281,754 residents · Missouri
St Louis earns its position at #2 through a combination that's hard to replicate. The 89 cost index sits 23 points below the national baseline, and the $55,279 median income means purchasing power here is amplified by the low cost base. Homes list at $179,917 — $287,453 below the national median — a genuine ownership opportunity. On the cost side, Housing leads the way at 74, while Healthcare trails at 92.
120,922 residents · Missouri
Independence earns its position at #3 through a combination that's hard to replicate. That tracks. The 90 cost index sits 22 points below the national baseline, and the $59,480 median income means purchasing power here is amplified by the low cost base. Homes list at $203,383 — $263,987 below the national median — a genuine ownership opportunity. On the cost side, Housing leads the way at 76, while Healthcare trails at 93.
170,188 residents · Missouri
Here's Springfield by the numbers — and there's a lot to like (and a little to watch). Cost index: 90. Rent: $1,209/month. Income: $45,984/year. Home price: $238,992. Population: 170,188. The strongest category is Housing at 76; the most expensive is Healthcare at 93. Translate that rent to annual numbers, and residents are saving renters $8,232 per year vs. the national median. This is quietly one of the better values out there.

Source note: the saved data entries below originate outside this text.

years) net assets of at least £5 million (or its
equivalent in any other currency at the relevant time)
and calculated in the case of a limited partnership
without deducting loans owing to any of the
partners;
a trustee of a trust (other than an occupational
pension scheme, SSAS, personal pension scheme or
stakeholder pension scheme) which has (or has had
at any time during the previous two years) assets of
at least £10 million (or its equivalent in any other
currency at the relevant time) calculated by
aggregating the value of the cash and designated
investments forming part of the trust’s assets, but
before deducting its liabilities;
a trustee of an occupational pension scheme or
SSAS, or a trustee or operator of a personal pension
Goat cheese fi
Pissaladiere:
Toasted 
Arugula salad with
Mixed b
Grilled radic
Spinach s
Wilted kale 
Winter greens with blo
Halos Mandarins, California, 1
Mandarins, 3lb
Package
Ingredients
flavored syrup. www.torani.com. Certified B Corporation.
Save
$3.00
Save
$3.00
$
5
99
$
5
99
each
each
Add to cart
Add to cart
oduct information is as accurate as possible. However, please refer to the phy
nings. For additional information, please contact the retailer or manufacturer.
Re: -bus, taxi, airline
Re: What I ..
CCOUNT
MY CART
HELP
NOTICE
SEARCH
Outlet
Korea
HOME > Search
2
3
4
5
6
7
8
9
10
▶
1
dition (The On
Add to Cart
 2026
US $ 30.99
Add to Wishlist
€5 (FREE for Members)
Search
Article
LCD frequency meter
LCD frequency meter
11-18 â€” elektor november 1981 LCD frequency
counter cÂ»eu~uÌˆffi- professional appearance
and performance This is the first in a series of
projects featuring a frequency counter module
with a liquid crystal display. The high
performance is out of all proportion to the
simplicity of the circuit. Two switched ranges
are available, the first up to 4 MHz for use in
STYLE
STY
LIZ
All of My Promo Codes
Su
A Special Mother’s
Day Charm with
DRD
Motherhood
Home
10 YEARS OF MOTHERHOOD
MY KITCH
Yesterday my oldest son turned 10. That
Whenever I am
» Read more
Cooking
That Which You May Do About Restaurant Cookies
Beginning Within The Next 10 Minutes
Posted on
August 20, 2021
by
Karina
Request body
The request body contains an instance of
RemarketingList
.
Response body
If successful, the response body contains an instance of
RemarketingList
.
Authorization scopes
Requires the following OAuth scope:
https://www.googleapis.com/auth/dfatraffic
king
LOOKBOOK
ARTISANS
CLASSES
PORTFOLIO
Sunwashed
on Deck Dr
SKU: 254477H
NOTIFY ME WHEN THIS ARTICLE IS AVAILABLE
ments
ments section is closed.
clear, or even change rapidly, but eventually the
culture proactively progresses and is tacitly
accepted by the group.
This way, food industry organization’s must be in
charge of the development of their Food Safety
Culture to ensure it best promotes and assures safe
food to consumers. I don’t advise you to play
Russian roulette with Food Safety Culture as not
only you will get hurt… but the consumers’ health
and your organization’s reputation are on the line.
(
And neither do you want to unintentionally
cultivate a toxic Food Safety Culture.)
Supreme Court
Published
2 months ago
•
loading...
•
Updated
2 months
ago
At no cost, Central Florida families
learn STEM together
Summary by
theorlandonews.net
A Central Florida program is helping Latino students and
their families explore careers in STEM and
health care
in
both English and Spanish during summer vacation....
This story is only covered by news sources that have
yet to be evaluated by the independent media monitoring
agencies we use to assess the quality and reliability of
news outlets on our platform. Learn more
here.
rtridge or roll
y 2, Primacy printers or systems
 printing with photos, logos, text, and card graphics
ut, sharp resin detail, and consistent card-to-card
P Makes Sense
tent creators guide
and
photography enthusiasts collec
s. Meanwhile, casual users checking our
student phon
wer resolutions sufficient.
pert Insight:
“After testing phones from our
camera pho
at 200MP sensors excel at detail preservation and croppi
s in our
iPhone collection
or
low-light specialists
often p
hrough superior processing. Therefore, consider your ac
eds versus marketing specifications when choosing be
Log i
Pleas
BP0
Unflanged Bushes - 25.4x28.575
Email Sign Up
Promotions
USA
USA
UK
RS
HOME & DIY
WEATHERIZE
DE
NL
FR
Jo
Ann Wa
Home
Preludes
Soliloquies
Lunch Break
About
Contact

Kansas ranks #1 in Missouri for this analysis with a cost index of 94 and median income of $67,449.
Kansas scores highest for young professionals due to its below-average cost of living, median rent of $1,418/mo, and competitive median income of $67,449.
Our cost of living index uses real Zillow rent data as the foundation, indexed to 100 (national median). Sub-categories (housing, food, transport, utilities, healthcare) are derived from the overall index with regional adjustments. Data is updated monthly.
Kansas (ranked #1) has a cost index of 94 and rent of $1,418/mo, while Springfield (ranked #4) has a cost index of 90 and rent of $1,209/mo — a 4-point difference in cost of living.
City data is refreshed monthly from Census Bureau population estimates, Zillow rent and home price indices, BLS salary data, and Tax Foundation tax rates. Last updated: 2026.
The median 1-bedroom rent in Kansas is $1,418/month as of 2026, based on Zillow's Observed Rent Index. This is $477 below the national median of $1,895/month.
The median home price in Kansas is $245,199, which is 3.6× the local median income. It's on the edge of affordability for median-income households. The national median home price is $467,370.
Missouri has a 4.8% state income tax rate. Combined state and local sales tax averages 8.335%, and the effective property tax rate is 0.88%.
This ranking was generated using data current as of early 2026. Population and income data comes from the Census Bureau's American Community Survey (5-year estimates). Rent and home price data is from Zillow's monthly releases. Tax rates are from the Tax Foundation's 2025 edition. Rankings are refreshed monthly.